I step around them and their toys and find myself in an adjoined kitchen, dining room combo where Janie sits at a small, four-person table within eyeshot of the kids. With her is the same blonde from Gunz’s photos. Bink, I think her name is. He explained her a bit last night. There’s also a brown-haired teenager wearing a huge sweatshirt that hangs off one shoulder, exposing a hot pink bra strap.

They look up at me all at once as if I interrupted a conversation, probably about me. That’s how most women work. Gossip is their lifeblood.

Bink lifts a chin in hello. How very biker chick of her. She has bags under her otherwise beautiful eyes, high cheekbones, and she’s gorgeous. Prettier than her pictures.

I return a half-awkward wave thingy.

Janie’s the first to break the silent stare-at-the-new-woman moment. “Bink, Tati, this is Kit. Kit, Bink, and Tati,” she introduces in a mild Spanish accent, her eyes sweeping from me to them and back a handful of times, gauging reactions. She’s an observer, this one.

“That’s me.” I rock back on my heels and point to the kitchen. “Gonna grab a drink if that’s cool. Gunz said to wait for him here. I didn’t mean to intrude.”

“Sure. Help yourself.” This comes from Tati, the teen. She smiles my way when the others don’t. If anything, they look like I’m infecting their turf with an imaginary fungus and want me gone.

Fantastic. This is going swimmingly.

Drink, then hide. That’s the plan. I skate by the table and find what I need in the kitchen. Tea bags are in the fifth overhead cupboard, mugs in the second. I add hot water into a motorcycle-printed cup, microwave it for a minute, and dunk whatever tea Gunz has on hand in the liquid. I’m not picky. Tea’s great in all forms—hot, cold, iced, sweetened, unsweetened, black, green, and flavored. I’m a fan of it all.

Blowing on the top, I rest a hip against the counter and look out the large front window that faces the street.
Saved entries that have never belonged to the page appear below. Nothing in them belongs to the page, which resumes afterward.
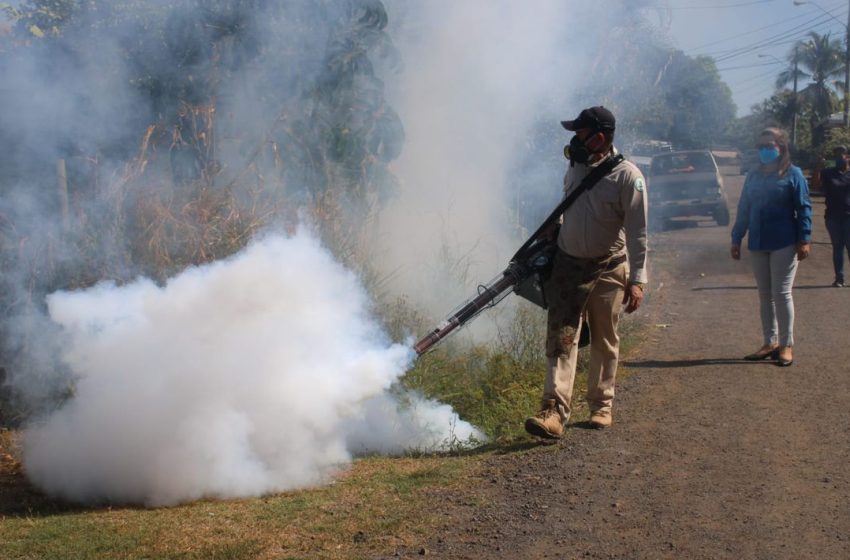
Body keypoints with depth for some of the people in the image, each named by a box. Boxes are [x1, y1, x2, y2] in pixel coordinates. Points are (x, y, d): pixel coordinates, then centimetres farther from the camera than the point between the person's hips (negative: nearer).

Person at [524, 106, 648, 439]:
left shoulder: (627, 176, -14)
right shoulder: (575, 168, 4)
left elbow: (637, 233, -15)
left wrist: (637, 279, -19)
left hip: (607, 269, -4)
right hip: (568, 264, 4)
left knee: (605, 342, 10)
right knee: (561, 338, -8)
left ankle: (601, 405, 25)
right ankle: (555, 411, -14)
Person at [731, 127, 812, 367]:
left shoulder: (792, 174, -2)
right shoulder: (753, 177, 12)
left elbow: (803, 208, -6)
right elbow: (743, 209, 14)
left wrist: (804, 240, -13)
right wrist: (736, 239, 10)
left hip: (784, 244, -5)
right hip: (758, 245, 5)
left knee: (781, 293, -4)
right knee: (765, 295, 9)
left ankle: (786, 345, 3)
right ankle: (770, 343, 16)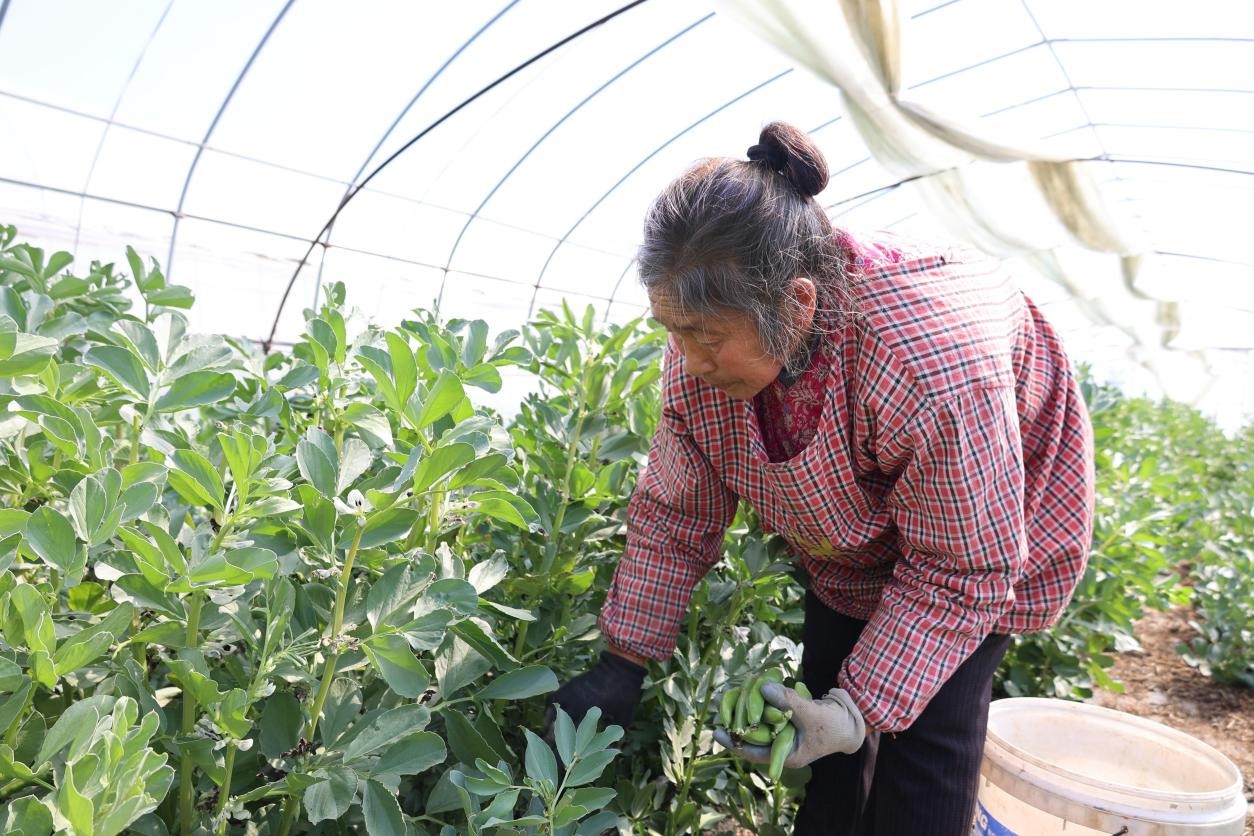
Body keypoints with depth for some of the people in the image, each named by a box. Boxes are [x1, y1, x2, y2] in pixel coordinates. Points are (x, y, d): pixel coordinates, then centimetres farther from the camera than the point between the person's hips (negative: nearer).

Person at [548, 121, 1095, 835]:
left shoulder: (932, 372, -44)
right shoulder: (703, 354, -27)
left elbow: (962, 574, -30)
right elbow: (674, 513, -16)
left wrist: (862, 708, -34)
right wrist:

Houses line the rear of the compound, all single-story with well-kept lawns. Nothing fancy. Very midwestern, nineteen-fifties suburbia. At the end of the road, there’s a sort of cul-de-sac. In the driveway of the last house sits a pink-and-black classic muscle car. From here, I can’t make out the model, but it’s a nice one.

Across the way, a curvy woman, with brown hair, a bedazzled shirt, and wild print leggings, blows bubbles with her two kids on their front porch—a toddler and a girl, elementary school age.
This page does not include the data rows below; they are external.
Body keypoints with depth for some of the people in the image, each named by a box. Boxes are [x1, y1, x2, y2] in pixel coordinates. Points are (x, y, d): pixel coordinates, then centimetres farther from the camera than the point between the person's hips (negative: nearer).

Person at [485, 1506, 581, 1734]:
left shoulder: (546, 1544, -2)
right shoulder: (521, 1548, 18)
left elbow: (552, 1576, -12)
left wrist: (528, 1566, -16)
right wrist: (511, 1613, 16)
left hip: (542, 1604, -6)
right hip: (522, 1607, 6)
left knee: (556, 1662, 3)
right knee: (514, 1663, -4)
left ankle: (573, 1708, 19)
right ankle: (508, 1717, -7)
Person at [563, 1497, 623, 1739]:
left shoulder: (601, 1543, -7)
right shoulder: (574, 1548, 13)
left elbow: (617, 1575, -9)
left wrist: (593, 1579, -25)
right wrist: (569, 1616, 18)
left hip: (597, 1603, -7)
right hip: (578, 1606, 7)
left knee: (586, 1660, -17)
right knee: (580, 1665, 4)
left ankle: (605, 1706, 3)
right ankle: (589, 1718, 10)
It’s nice here. Much different from what I expected. When you roll up to a biker compound with a mangled gate, you don’t imagine women and children living beyond the walls. And you definitely don’t consider how normal their lives seem.

I take a sip of hot tea and sigh to myself, wondering how long Gunz will be.

If I hide in his bedroom all day, I’ll go stir-crazy. Sitting still isn’t my forte. I’m a busy bee. Always working, cooking, cleaning, watering my neighbors’ plants… you get the gist.

What if Gunz is off plotting a way to get rid of me?

Maybe he didn’t feel the kinship I did last night.

I shake my head to purge such thoughts. He wouldn’t have written the note the way he did if he didn’t want me here. He’s not some young stud trying to add another notch to his bedpost by appeasing the baby mama. The man clearly gets enough tail that he doesn’t need to play games.

Waiting it is.

Is it weird I kind of miss him already?